Oakley

Requisition ID: 832142 

Position:[[cust_EmpStatus]]

We are EssilorLuxottica, a global leader in the design, manufacture and distribution of ophthalmic lenses, frames and sunglasses. The Company brings together the complementary expertise of two industry pioneers, one in advanced lens technologies and the other in the craftsmanship of iconic eyewear, to create a vertically integrated business that is uniquely positioned to address the world’s evolving vision needs and the global demand of a growing eyewear industry.

With over 180,000 dedicated employees in 150 countries driving our iconic brands, our people are creative, entrepreneurial and celebrated for their unique perspectives and individuality. Committed to vision, we enable people to “see more and be more” thanks to our innovative designs and lens technologies, exceptional quality and cutting-edge processing methods. Every day we impact the lives of millions by changing the way people see the world.

Our unique business model and relentless pursuit of operational excellence ensures that consumers everywhere have access to products. Balancing speed, efficiency and proximity, the Company manages a global supply chain with cutting-edge technology, based on centralization for frames and on a capillary network for lens finishing and prescription laboratories. Greasing the wheels behind the scenes, our people in Operations are the backbone of our Company.

The Trade Compliance & Regulatory Affairs (RA) function is part of EssilorLuxottica SEAK, India & Japan Legal Department.

Nice to know:

• Providing support to group entities in addressing their regulatory priorities in areas of Medical Device regulations, Investment incentives, International Trade and other Regulatory matters.
• Securing Investment Incentives for new & existing projects,
• Providing support & guidance to the group companies in the region on regulatory matters

Your day at EssilorLuxottica:

The Regulatory Affairs Officer supports the Department in ensuring compliance with Medical Device regulations and handling other Regulatory matters for group entities in the region.

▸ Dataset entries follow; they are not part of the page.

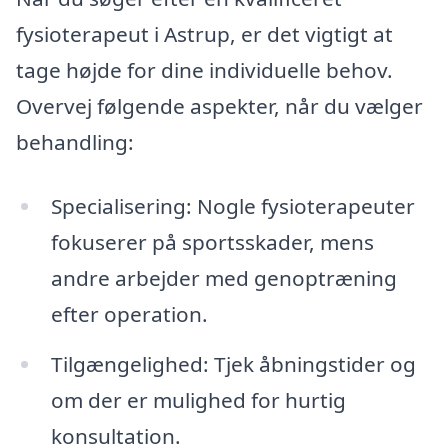
fysioterapeut i Astrup, er det vigtigt at
tage højde for dine individuelle behov.
Overvej følgende aspekter, når du vælger
behandling:
Specialisering: Nogle fysioterapeuter
fokuserer på sportsskader, mens
andre arbejder med genoptræning
efter operation.
Tilgængelighed: Tjek åbningstider og
om der er mulighed for hurtig
konsultation.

He or she takes the lead on Regulatory matters and projects in following areas :

• Medical Device Control
• Securing Establishment Licenses, including compliance with pre & post license conditions
• Product Registrations/Licenses, including compliance with pre & post-license conditions (including reporting (statutory, AE, DD etc.), labeling, Post Market Surveillance, marketing claims).
• Regulatory Audit of group entities and Ensuring Regulatory Compliance for existing entities and projects, including submission of annual reports to the Medical Device Regulatory authorities in the country.
• Investment Incentives
• Securing approvals for new projects
• Ensuring Compliance with Investment Promotion conditions.
• External and internal reporting of Tax savings
• Handling other regulatory and compliance related matters as & when required 

Must have:

• Bachelors / Master degree in Legal, Commercial, Lifesciences field.
• 4-6 yrs experience in Legal and/or Regulatory Affairs function in a Medical Device / Pharmaceutical Company.
• Good understanding of Regulatory requirements and Medical Device standards in the region such as ISO 13485, MDR, FDA regulations etc.
• Strong knowledge, including hands on experience in preparation and submission of License applications, Product registration dossiers to the Regulatory authorities.
• Excellent communication and presentation skills with ability to collaborate with cross functional teams.
• Good Project management skills for managing projects focused on Regulatory Compliance, Process improvement, etc.
• Aptitude towards developing networks and lobbying with external agencies (incl. FDA, BOI & other govt. departments.)
• Fluency in English and Thai (Written & spoken), knowledge of additional South East Asian language would be an advantage.

Employee pay is determined by multiple factors, including geography, experience, qualifications, skills and local minimum wage requirements. In addition, you may also be offered a competitive bonus and/or commission plan, which complements a first-class total rewards package. Benefits may include health care, retirement savings, paid time off/vacation, and various employee discounts. 

Upon request and consistent with applicable laws, EssilorLuxottica will provide reasonable accommodations to individuals with disabilities who need assistance in the application and hiring process. To request a reasonable accommodation, please call the Luxottica Ethics Compliance Hotline at 1-888-887-3348 (be sure to provide your name and contact information so that we may follow up in a timely manner) or email HRCompliance@luxotticaretail.com. 

We are an Equal Opportunity Employer. All qualified applicants will receive consideration for employment without regard to race, color, gender, national origin, social origin, social condition, being perceived as a victim of domestic violence, sexual aggression or stalking, religion, age, disability, sexual orientation, gender identity or expression, citizenship, ancestry, veteran or military status, marital status, pregnancy (including unlawful discrimination on the basis of a legally protected pregnancy or maternity leave), genetic information or any other characteristics protected by law. Native Americans in the US receive preference in accordance with Tribal Law.